» **WHAT THE TASK ASKS**
Recast the rows, from the start up to and including the line with "right hip: (565, 468, 2)", as a Markdown table with the columns Number and Entry, giving each line its own number and skipping blank lines. Leave the pictures out of the table.

» **RECORDED DATA**

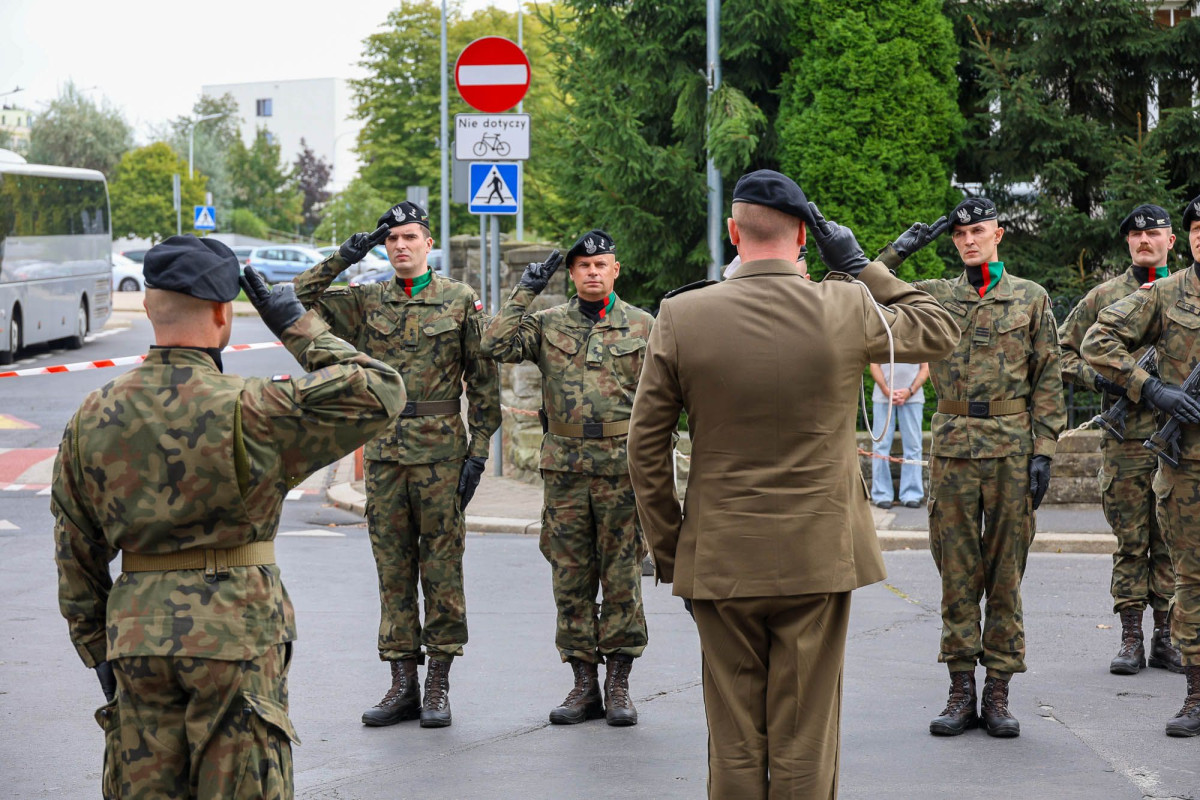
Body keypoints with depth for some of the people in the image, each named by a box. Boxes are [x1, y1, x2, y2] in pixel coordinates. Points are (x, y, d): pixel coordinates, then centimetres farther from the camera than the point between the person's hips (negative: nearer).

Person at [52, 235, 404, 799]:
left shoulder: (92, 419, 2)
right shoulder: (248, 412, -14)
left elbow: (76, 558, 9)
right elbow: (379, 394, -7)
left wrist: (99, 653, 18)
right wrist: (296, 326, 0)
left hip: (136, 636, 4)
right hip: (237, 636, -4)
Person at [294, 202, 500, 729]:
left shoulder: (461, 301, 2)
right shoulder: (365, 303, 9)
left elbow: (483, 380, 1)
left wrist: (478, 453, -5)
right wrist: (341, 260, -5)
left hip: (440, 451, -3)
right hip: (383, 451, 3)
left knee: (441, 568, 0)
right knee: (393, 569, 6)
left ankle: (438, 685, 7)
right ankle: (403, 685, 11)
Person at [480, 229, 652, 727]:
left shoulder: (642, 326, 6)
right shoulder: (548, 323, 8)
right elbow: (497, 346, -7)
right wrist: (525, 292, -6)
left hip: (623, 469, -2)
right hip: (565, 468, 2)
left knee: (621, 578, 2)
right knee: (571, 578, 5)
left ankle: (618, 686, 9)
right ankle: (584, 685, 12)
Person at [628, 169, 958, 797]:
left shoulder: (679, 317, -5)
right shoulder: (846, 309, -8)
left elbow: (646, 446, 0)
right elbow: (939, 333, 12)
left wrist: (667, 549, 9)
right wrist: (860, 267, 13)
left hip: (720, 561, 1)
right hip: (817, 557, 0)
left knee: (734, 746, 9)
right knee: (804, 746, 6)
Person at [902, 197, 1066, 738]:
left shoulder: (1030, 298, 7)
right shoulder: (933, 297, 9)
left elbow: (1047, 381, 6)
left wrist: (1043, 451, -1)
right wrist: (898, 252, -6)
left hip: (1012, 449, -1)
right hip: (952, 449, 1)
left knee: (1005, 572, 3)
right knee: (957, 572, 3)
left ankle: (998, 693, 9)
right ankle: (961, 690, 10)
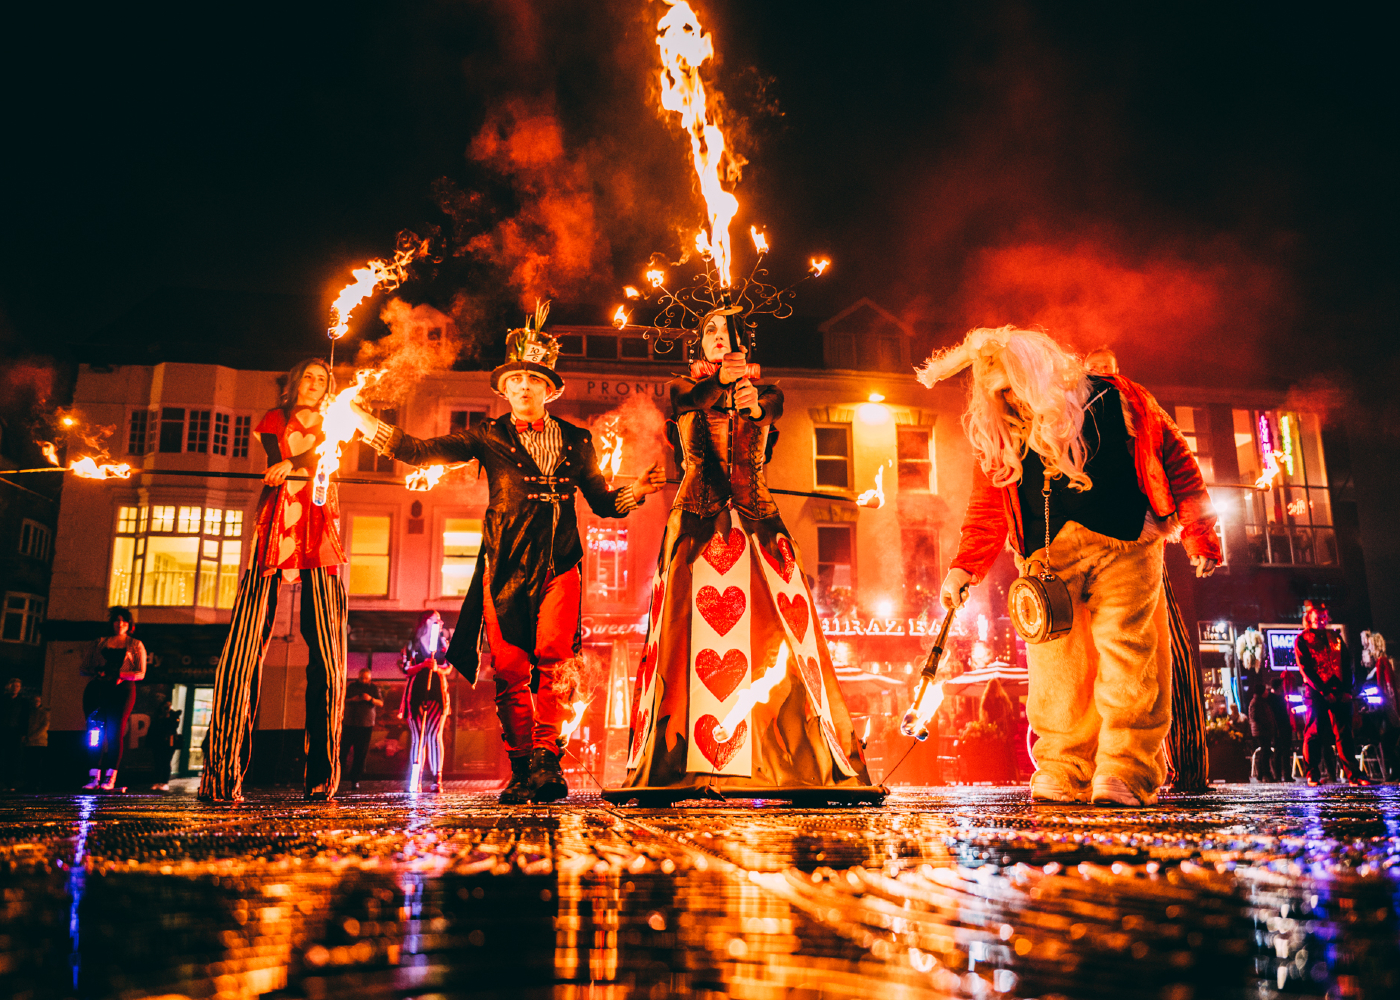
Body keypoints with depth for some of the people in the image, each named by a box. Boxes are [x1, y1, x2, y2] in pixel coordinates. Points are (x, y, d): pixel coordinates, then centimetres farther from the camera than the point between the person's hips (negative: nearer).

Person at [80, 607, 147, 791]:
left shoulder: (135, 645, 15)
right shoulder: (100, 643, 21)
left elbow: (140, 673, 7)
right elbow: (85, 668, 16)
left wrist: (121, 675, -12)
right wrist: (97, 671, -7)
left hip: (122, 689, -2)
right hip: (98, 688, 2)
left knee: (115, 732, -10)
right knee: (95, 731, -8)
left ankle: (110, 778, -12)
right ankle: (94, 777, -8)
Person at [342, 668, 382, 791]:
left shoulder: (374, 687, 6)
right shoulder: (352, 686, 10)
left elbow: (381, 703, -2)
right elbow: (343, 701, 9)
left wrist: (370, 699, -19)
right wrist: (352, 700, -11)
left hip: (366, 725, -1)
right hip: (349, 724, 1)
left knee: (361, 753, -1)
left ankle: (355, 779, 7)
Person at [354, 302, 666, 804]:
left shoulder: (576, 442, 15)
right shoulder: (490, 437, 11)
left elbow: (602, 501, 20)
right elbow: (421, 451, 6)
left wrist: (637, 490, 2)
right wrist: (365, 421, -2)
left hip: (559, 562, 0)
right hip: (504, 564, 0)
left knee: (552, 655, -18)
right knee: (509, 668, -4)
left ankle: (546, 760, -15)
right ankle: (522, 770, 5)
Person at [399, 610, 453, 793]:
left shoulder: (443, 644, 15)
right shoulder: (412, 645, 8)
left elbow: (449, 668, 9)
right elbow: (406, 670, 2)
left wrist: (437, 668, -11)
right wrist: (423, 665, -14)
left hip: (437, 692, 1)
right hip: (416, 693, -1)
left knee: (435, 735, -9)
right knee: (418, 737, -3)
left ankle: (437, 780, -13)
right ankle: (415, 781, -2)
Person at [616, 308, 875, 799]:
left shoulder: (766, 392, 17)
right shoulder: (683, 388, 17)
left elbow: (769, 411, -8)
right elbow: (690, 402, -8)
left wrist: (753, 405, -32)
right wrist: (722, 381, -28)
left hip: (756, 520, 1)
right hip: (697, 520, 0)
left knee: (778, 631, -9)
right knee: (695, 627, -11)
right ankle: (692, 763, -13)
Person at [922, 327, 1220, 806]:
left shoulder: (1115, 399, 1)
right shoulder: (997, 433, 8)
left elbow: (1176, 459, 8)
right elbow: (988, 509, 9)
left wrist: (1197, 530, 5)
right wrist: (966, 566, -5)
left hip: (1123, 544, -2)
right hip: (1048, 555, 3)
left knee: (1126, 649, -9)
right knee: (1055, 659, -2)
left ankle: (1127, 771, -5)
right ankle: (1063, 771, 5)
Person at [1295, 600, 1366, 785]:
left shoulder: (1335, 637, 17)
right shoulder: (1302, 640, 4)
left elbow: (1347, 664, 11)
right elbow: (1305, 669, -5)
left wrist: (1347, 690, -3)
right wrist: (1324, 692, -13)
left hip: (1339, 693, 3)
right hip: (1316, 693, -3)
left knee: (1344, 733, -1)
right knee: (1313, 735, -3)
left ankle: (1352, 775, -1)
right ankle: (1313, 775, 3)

» **EXERCISE SOLUTION**
| Number | Entry |
|---|---|
| 1 | Body keypoints with depth for some of the people in the image, each named by a box. Boxes are [x1, y1, x2, y2] in pixel coordinates. Points are (x, y, d): pixel coordinates, then centimetres farther from the camera than the point between the person's hips (negative: nearer). |
| 2 | Person at [52, 235, 404, 799]: |
| 3 | left shoulder: (92, 419, 2) |
| 4 | right shoulder: (248, 412, -14) |
| 5 | left elbow: (76, 558, 9) |
| 6 | right elbow: (379, 394, -7) |
| 7 | left wrist: (99, 653, 18) |
| 8 | right wrist: (296, 326, 0) |
| 9 | left hip: (136, 636, 4) |
| 10 | right hip: (237, 636, -4) |
| 11 | Person at [294, 202, 500, 729]: |
| 12 | left shoulder: (461, 301, 2) |
| 13 | right shoulder: (365, 303, 9) |
| 14 | left elbow: (483, 380, 1) |
| 15 | left wrist: (478, 453, -5) |
| 16 | right wrist: (341, 260, -5) |
| 17 | left hip: (440, 451, -3) |
| 18 | right hip: (383, 451, 3) |
| 19 | left knee: (441, 568, 0) |
| 20 | right knee: (393, 569, 6) |
| 21 | left ankle: (438, 685, 7) |
| 22 | right ankle: (403, 685, 11) |
| 23 | Person at [480, 229, 652, 727]: |
| 24 | left shoulder: (642, 326, 6) |
| 25 | right shoulder: (548, 323, 8) |
| 26 | right elbow: (497, 346, -7) |
| 27 | right wrist: (525, 292, -6) |
| 28 | left hip: (623, 469, -2) |
| 29 | right hip: (565, 468, 2) |